Pictures that tell a thousand storiesMay 13, 2016
Every day, we often come across many different pictures and most likely, have our own individual interpretations as to what the pictures mean or what they are trying to convey. However, did you know that when it comes to pre-schoolers, pictures can help open up a whole new adventure to learning?
On 22 April, the National Book Development Council of Singapore (NBDCS) organised an AFCC Activity Workshop as a lead-up to the Asian Festival of Children’s Content (AFCC) 2016, which will take place from 25-29 May this year. Held at the National Library, parent bloggers and their children were invited to explore various methods of teaching their pre-schoolers through reading. Sharing on the benefits of wordless picture books, NTUC First Campus’ Head of Professional Practices and Development Department (PPD), Dr Geraldine Zuzarte was invited to conduct an interactive learning session with parent bloggers and their children.
Why wordless picture books? Dr Zuzarte sharing with parent bloggers what wordless picture books have to offer.

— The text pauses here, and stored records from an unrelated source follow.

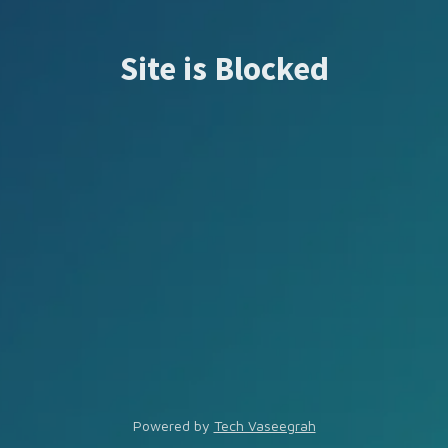
Site is Blocked
Powered by
Tech Vaseegrah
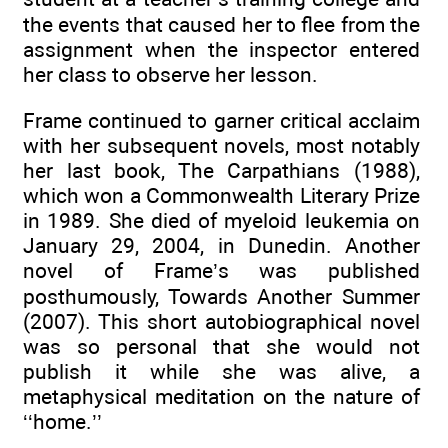
the events that caused her to flee from the
assignment when the inspector entered
her class to observe her lesson.
Frame continued to garner critical acclaim
with her subsequent novels, most notably
her last book, The Carpathians (1988),
which won a Commonwealth Literary Prize
in 1989. She died of myeloid leukemia on
January 29, 2004, in Dunedin. Another
novel of Frame’s was published
posthumously, Towards Another Summer
(2007). This short autobiographical novel
was so personal that she would not
publish it while she was alive, a
metaphysical meditation on the nature of
‘‘home.’’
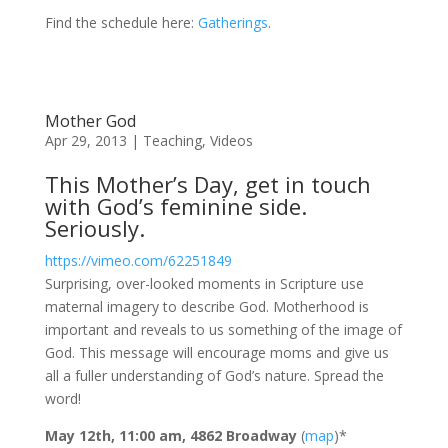
Find the schedule here:
Gatherings
.
Mother God
Apr 29, 2013
|
Teaching
,
Videos
This Mother’s Day, get in touch
with God’s feminine side.
Seriously.
https://vimeo.com/62251849
Surprising, over-looked moments in Scripture use
maternal imagery to describe God. Motherhood is
important and reveals to us something of the image of
God. This message will encourage moms and give us
all a fuller understanding of God’s nature. Spread the
word!
May 12th, 11:00 am, 4862 Broadway
(
map
)*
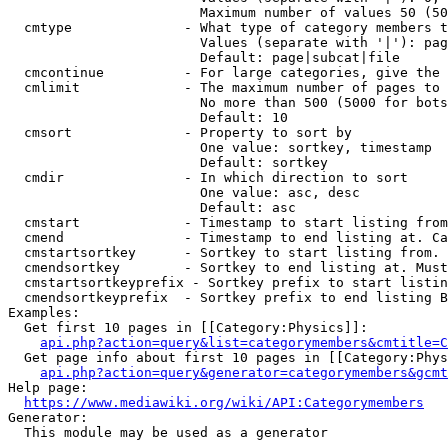
                        Maximum number of values 50 (50
  cmtype              - What type of category members t
                        Values (separate with '|'): pag
                        Default: page|subcat|file

  cmcontinue          - For large categories, give the 
  cmlimit             - The maximum number of pages to 
                        No more than 500 (5000 for bots
                        Default: 10

  cmsort              - Property to sort by

                        One value: sortkey, timestamp

                        Default: sortkey

  cmdir               - In which direction to sort

                        One value: asc, desc

                        Default: asc

  cmstart             - Timestamp to start listing from
  cmend               - Timestamp to end listing at. Ca
  cmstartsortkey      - Sortkey to start listing from. 
  cmendsortkey        - Sortkey to end listing at. Must
  cmstartsortkeyprefix - Sortkey prefix to start listin
  cmendsortkeyprefix  - Sortkey prefix to end listing B
Examples:

  Get first 10 pages in [[Category:Physics]]:

api.php?action=query&list=categorymembers&cmtitle=C
  Get page info about first 10 pages in [[Category:Phys
api.php?action=query&generator=categorymembers&gcmt
Help page:

https://www.mediawiki.org/wiki/API:Categorymembers
Generator:

  This module may be used as a generator
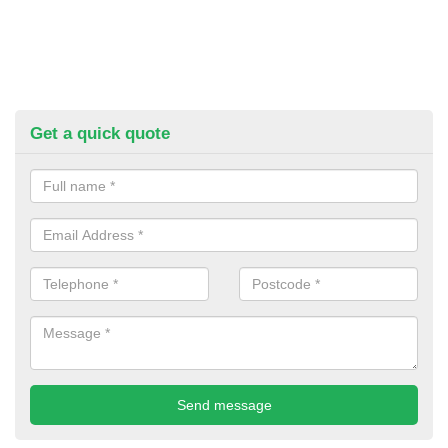
Get a quick quote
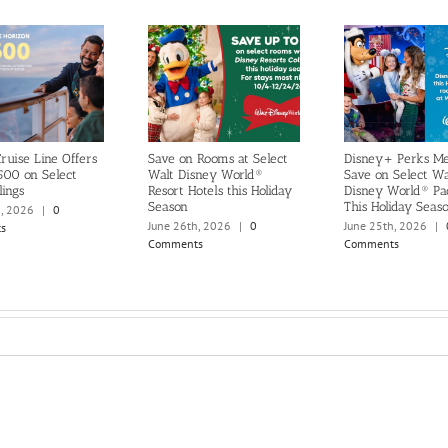
ruise Line Offers
Save on Rooms at Select
Disney+ Perks M
500 on Select
Walt Disney World®
Save on Select Wa
lings
Resort Hotels this Holiday
Disney World® Pa
Season
This Holiday Seas
h, 2026
|
0
June 26th, 2026
|
0
June 25th, 2026
|
s
Comments
Comments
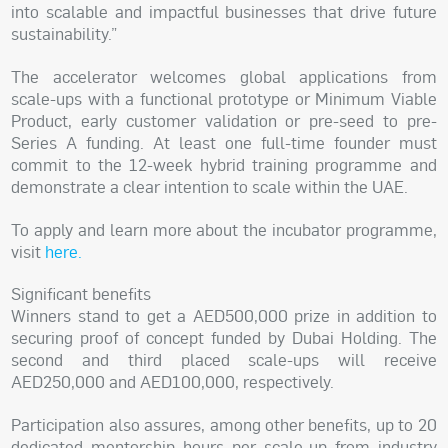
into scalable and impactful businesses that drive future
sustainability.”
The accelerator welcomes global applications from
scale-ups with a functional prototype or Minimum Viable
Product, early customer validation or pre-seed to pre-
Series A funding. At least one full-time founder must
commit to the 12-week hybrid training programme and
demonstrate a clear intention to scale within the UAE.
To apply and learn more about the incubator programme,
visit
here.
Significant benefits
Winners stand to get a AED500,000 prize in addition to
securing proof of concept funded by Dubai Holding. The
second and third placed scale-ups will receive
AED250,000 and AED100,000, respectively.
Participation also assures, among other benefits, up to 20
dedicated mentorship hours per scale-up from industry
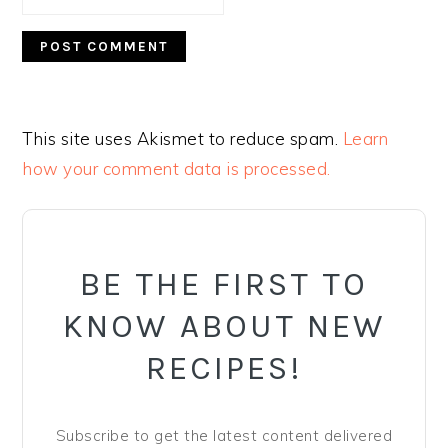
This site uses Akismet to reduce spam.
Learn
how your comment data is processed.
PRIMARY
SIDEBAR
BE THE FIRST TO
KNOW ABOUT NEW
RECIPES!
Subscribe to get the latest content delivered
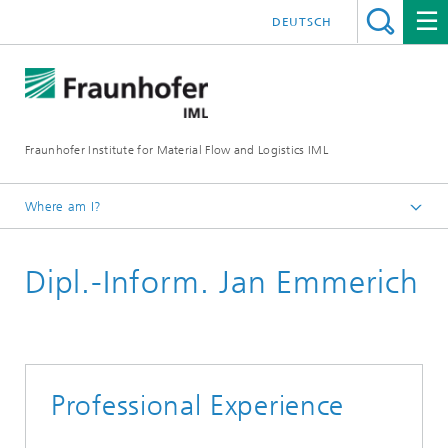
DEUTSCH
Fraunhofer Institute for Material Flow and Logistics IML
Where am I?
Homepage
Dipl.-Inform. Jan Emmerich
Departments
Material Flow Systems
IoT and Embedded Systems
Team IoT and Embedded Systems
Professional Experience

Other than sharing useful tips with parents on how they should facilitate their child’s learning while reading wordless picture books, Dr Zuzarte also shared insights on how wordless picture books allow for parents to interact with their children and for children to develop creative flow of ideas. Unlike books with words, Dr Zuzarte highlighted how picture books allow children to tell the story in their own way and in the process, make the reading session an interactive one that gives pre-schoolers room to express their ideas and thoughts. On top of that, Dr Zuzarte also encouraged educators and parents to facilitate the reading of wordless picture books with children by questioning children on their ideas pertaining to the story and guiding them to point out the main characters in the book. This, according to Dr Zuzarte, helps to promote parent and child bonding and helps parents understand where their children’s interests lie.
All eyes on the book: Parent bloggers were also given an opportunity to try their hands on a wordless picture books with their children.
Dr Zuzarte also highlighted that apart from just letting children tell the story, parents should also allow them to draw or pen down their thoughts and ideas. It would help them tell their stories in way that they understand or even come up with their very own simple illustrations. When it comes to book selections, Dr Zuzarte cautioned parents that the books chosen should reflect their child’s daily life or interests so that they can relate to the book and share their own version of the story.
In NFC’s pre-schools, educators often allow a child free expression through drawings about the story and then collate their ideas and reflections. This process has proven that a picture tells a thousand words and children can have their very own unique and creative interpretations.
Spoilt for choices: there are many wordless picture books which can be found in public libraries across Singapore. Borrow them to get started with your children!